THE FUTURE OF FASHION DESIGN

HATRA 長見佳祐

「デジタルを通した発見から

新たな可能性の拡張」を目指す取り組み

デジタル上で服のパターンとその仕上がりイメージを3D化でき、近年はファッション界だけに限らず注目を浴びている3Dクロスシミュレーション。2017年頃からこの機能を取り入れているHATRA(ハトラ)の長見さんはそれらを使い分けして活用しているのだという。

「ある程度の仕上がりが見えるアイテムは3Dシミュレーションからそのままサンプル制作に入ることもありますが、仮縫いの前にイメージを共有するために使用することもあります。僕にとっては、ソフトウエアも服を作る際のひとつの道具で、デザインによって必要とする割合が大きく変わります。ただ、各制作スタッフとまだ存在しないもののイメージ共有がシームレスに進められる利点はどんな企画にもいえることかもしれませんね」

お話を伺ったのは

HATRA 長見佳祐(Keisuke Nagami )さん

2006年に渡仏。クチュール技術や立体裁断を学び、’10年にハトラを設立。コレクションを発信しながら新しい身体表現の在り方を模索。主な出展に’12年「Future Beauty -日本ファッションの未来性-」、’17年「JAPANORAMA」、’20年「Making FASHION Sense」などがある。

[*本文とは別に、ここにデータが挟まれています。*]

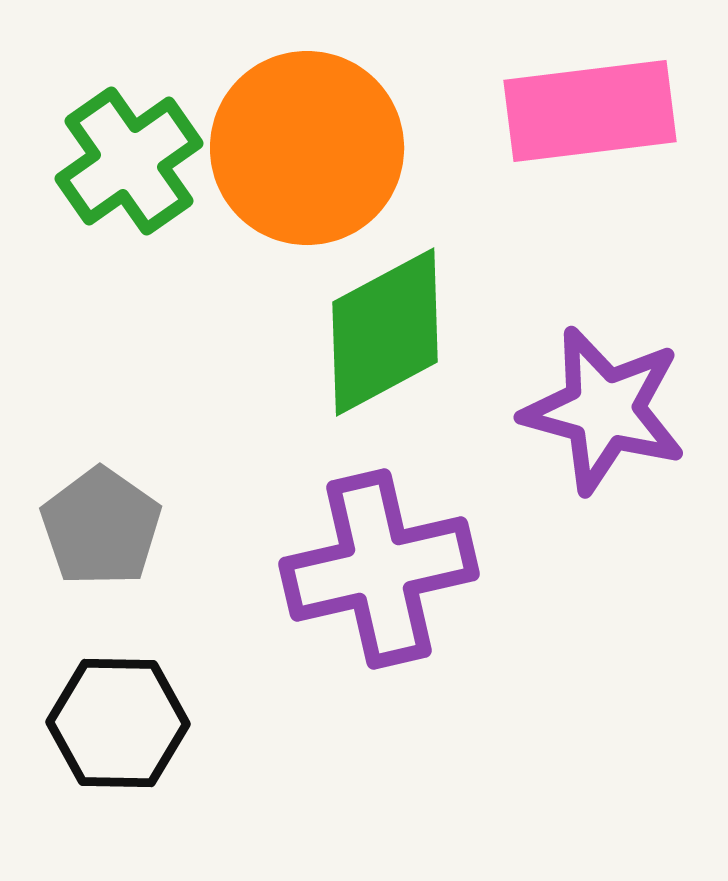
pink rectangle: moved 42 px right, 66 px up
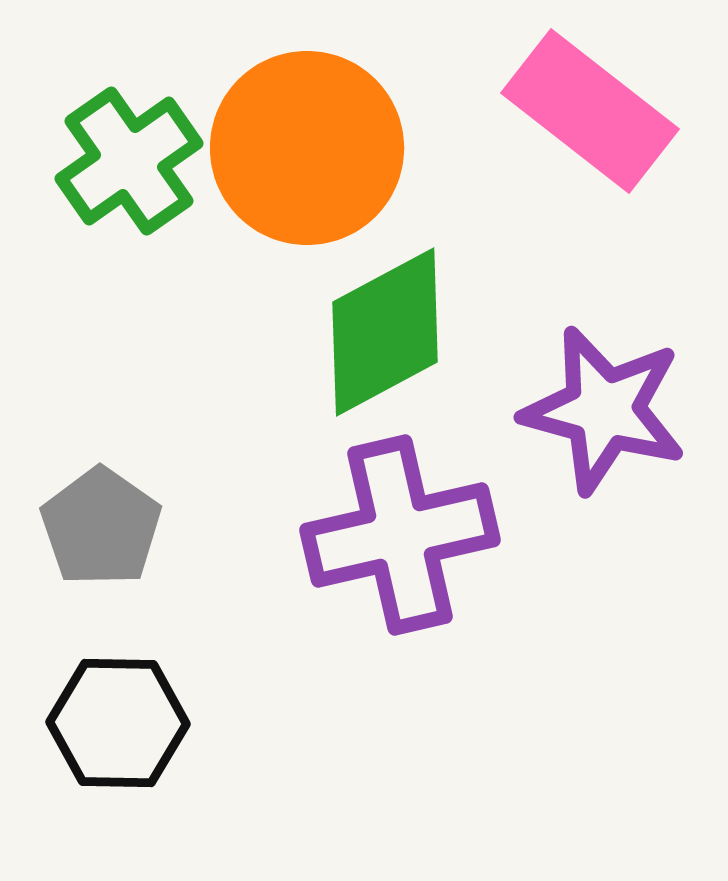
pink rectangle: rotated 45 degrees clockwise
purple cross: moved 21 px right, 34 px up
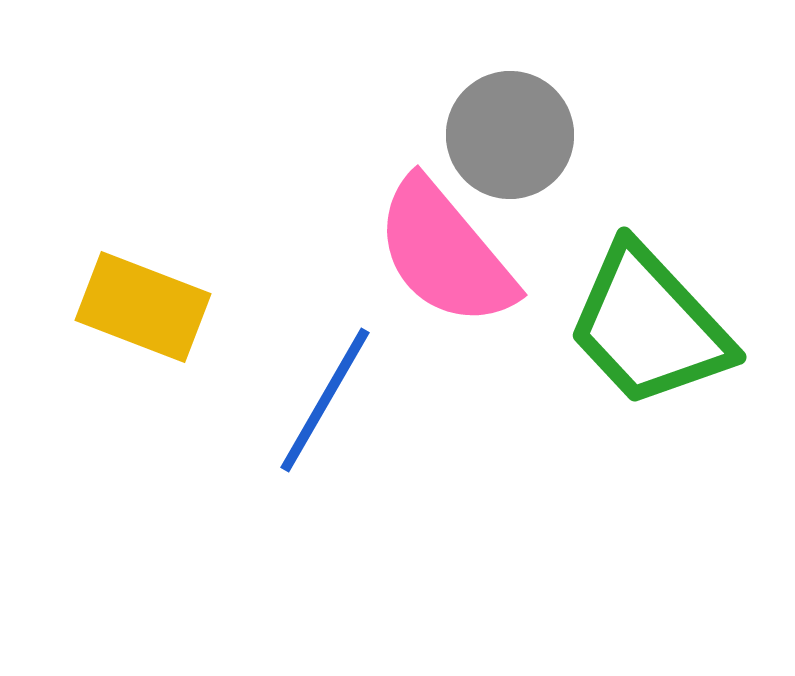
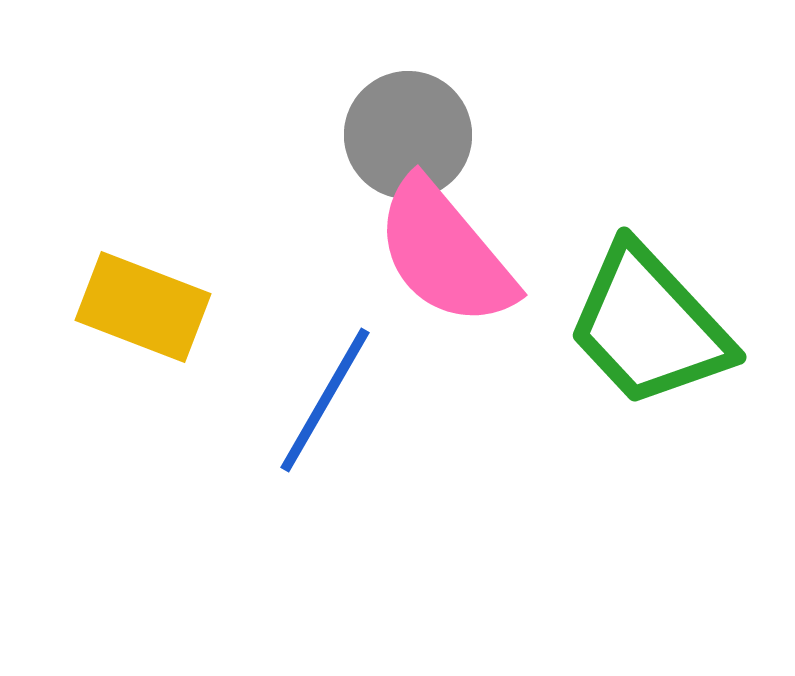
gray circle: moved 102 px left
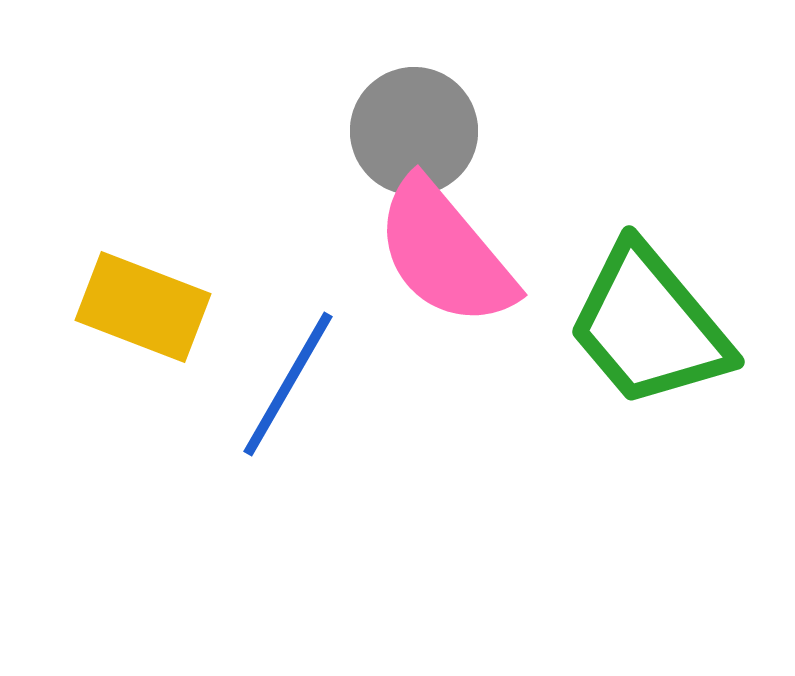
gray circle: moved 6 px right, 4 px up
green trapezoid: rotated 3 degrees clockwise
blue line: moved 37 px left, 16 px up
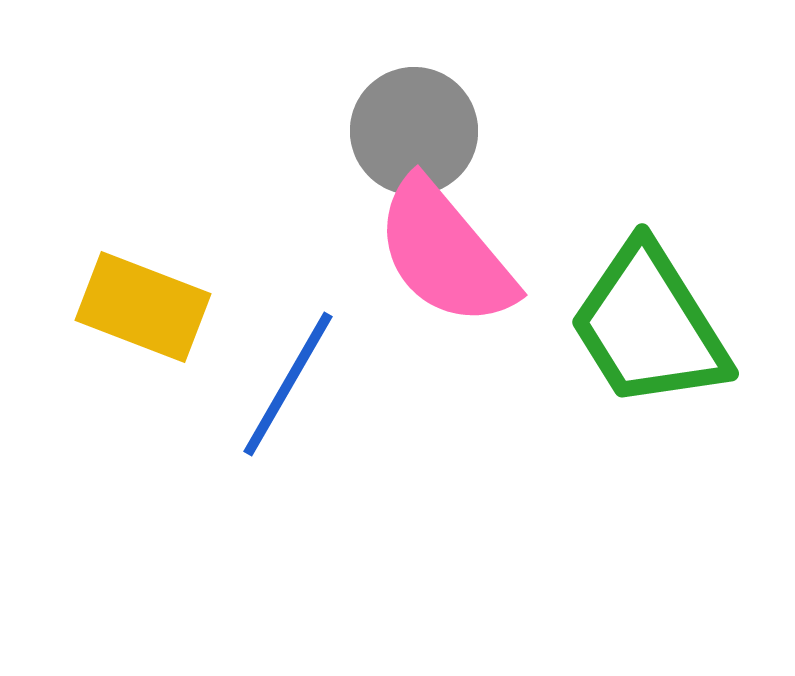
green trapezoid: rotated 8 degrees clockwise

デザイン作業に3Dを取り入れることは、長見さんにとって、実は実務的に以前までとさほど大きくは変わっていないが、デジタル技術を通した発見などが、これまで見えなかったファッションの面白さにつながっているという。

「ファッションがデータ化できるようになって興味深いことは、様々なジャンルの人が服を作るようになっていること。その広がりは、これまでファッションとは無縁だった世界でのつながりができたり、物理的に不可能だったコラボレーションにつながるようなことも出てくると思います。一見、ファッションとは呼べないようなものも含め、広く身体表現にとっては、可能性を拡張できるきっかけになっていくものだと感じています」

デジタルの活用で広がる

表現の幅とクオリティ

2020年には、AIとアルゴリズムの活用で新しいパターンメイキングを提案する「シンフラックス」とのコラボレーションでAIによるデザイン柄をアイテムに起用した。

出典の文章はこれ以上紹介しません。